Online baby monitor company Nanit have implemented a Vigilance Control to ensure that their monitoring systems are working properly. Nanit have described how they implemented such a system, and how easy it is to build effective tools by integrating AWS services together. InfoQ sat down with one of the creators, Miedwar Meshbesher, to discuss the implementation in more detail.
With many open-source and paid tools available to do the job, it can be relatively straightforward to make sure that your systems are monitored properly. But, how does a team make sure that these systems are working as described, and alert the team effectively that there’s a problem with the system that is supposed to be keeping an eye on things?
Nanit previously had a system to monitor their monitoring system – which is built around open-source tools Grafana and Prometheus – but this was retired due to some design issues. It didn’t maintain a history of previous status checks which prevented Nanit’s SRE/DevOps team from having flexibility in defining what is a failure, and also contained a single point of failure in the design.
Instead, Nanit implemented a Vigilance Control (referred to as a Dead Man’s Switch in their blog post) – a concept whereby the system being monitored sends a heartbeat to another monitoring system - and if that is not received then an alarm is sent.
In a detailed article containing all the relevant code snippets, Miedwar Meshbesher – a senior backend engineer also responsible for SRE/DevOps – describes the full design. The switch is implemented by Terraform resources, and uses AWS services and integrations to form a full monitoring monitoring system. Broadly, the process for implementing the control is described in the following six steps:
- Grafana sends a heartbeat to API Gateway
- API Gateway triggers a Lambda function
- CloudWatch monitors that function’s invocation rate
- If heartbeats stop coming, CloudWatch triggers an alarm
- The alarm sends a notification to PagerDuty using an SNS integration
- The on-call person is alerted and fixes the monitoring system
The key to this system is deliberately creating a constantly-failing metric within Prometheus - and then connecting this via Grafana with a webhook to the Lambda function which triggers a check to make sure that the alert is not stale.
Nanit is a smart baby monitor that uses computer vision to help babies and parents sleep better by analyzing the baby’s sleep and breathing motion, and providing insights and tips on how to improve sleep.
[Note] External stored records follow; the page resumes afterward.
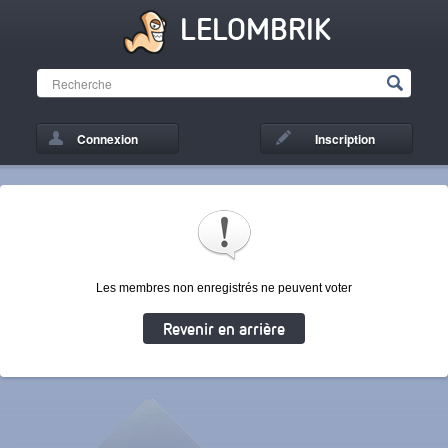
LELOMBRIK
Connexion
Inscription
Les membres non enregistrés ne peuvent voter
Revenir en arrière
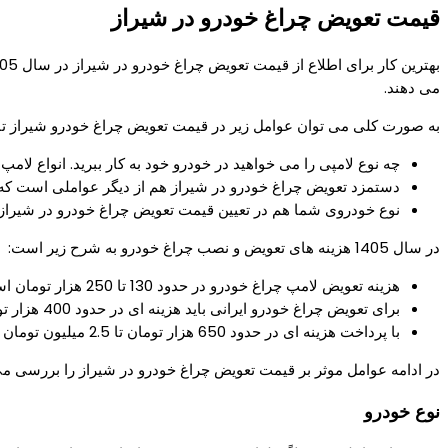
قیمت تعویض چراغ خودرو در شیراز
می دهند.
به صورت کلی می توان عوامل زیر در قیمت تعویض چراغ خودرو شیراز تاثی
چه نوع لامپی را می خواهید در خودرو خود به کار ببرید. انواع لا
دستمزد تعویض چراغ خودرو در شیراز هم از دیگر عواملی است که تع
نوع خودروی شما هم در تعیین قیمت تعویض چراغ خودرو در شیراز
در سال 1405 هزینه های تعویض و نصب چراغ خودرو به شرح زیر است:
هزینه تعویض لامپ چراغ خودرو در حدود 130 تا 250 هزار تومان است
برای تعویض چراغ خودرو ایرانی باید هزینه ای در حدود 400 هزار تومان تا 1.4 میلیون تومان بپردازید
با پرداخت هزینه ای در حدود 650 هزار تومان تا 2.5 میلیون تومان می توانید چراغ خودرو خارجی را تعویض کنید
در ادامه عوامل موثر بر قیمت تعویض چراغ خودرو در شیراز را بررسی می
نوع خودرو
InfoQ spoke to Miedwar about Nanit, and his role in building the dead man’s switch.
InfoQ: What was the motivation for creating a vigilance control?
Miedwar Meshbesher: We’re using a vigilance control as a way to monitor our monitoring systems. We rely on Prometheus and Grafana for alerting and we wanted to get notified if these go down so we don’t get a false sense of security. We were also looking for a quick win and didn’t want to deal with changing our network topology. The nice thing about this implementation is that it calls a Lambda function that’s publically available.
InfoQ: What lessons did you learn in implementing the vigilance control?
Miedwar: It’s an example of how easy it is to build something by just integrating a bunch of different AWS services. We’re using the fact that Lambda functions are monitored with CloudWatch and you can integrate that with SNS to trigger an HTTPS request to PagerDuty. It actually took longer to write the blog post than the Terraform scripts.
InfoQ: If you needed to implement the switch from nothing again, would you change anything? Is there any newer tech that you’d change?
Miedwar: The implementation is still pretty fresh, not a lot has changed, another option would be to use ALB (Application Load Balancer) instead of API Gateway, it might be a bit less Terraform code.
Miedwar’s comprehensive blog post on implementing the vigilance control is available on Nanit Engineering’s Medium blog.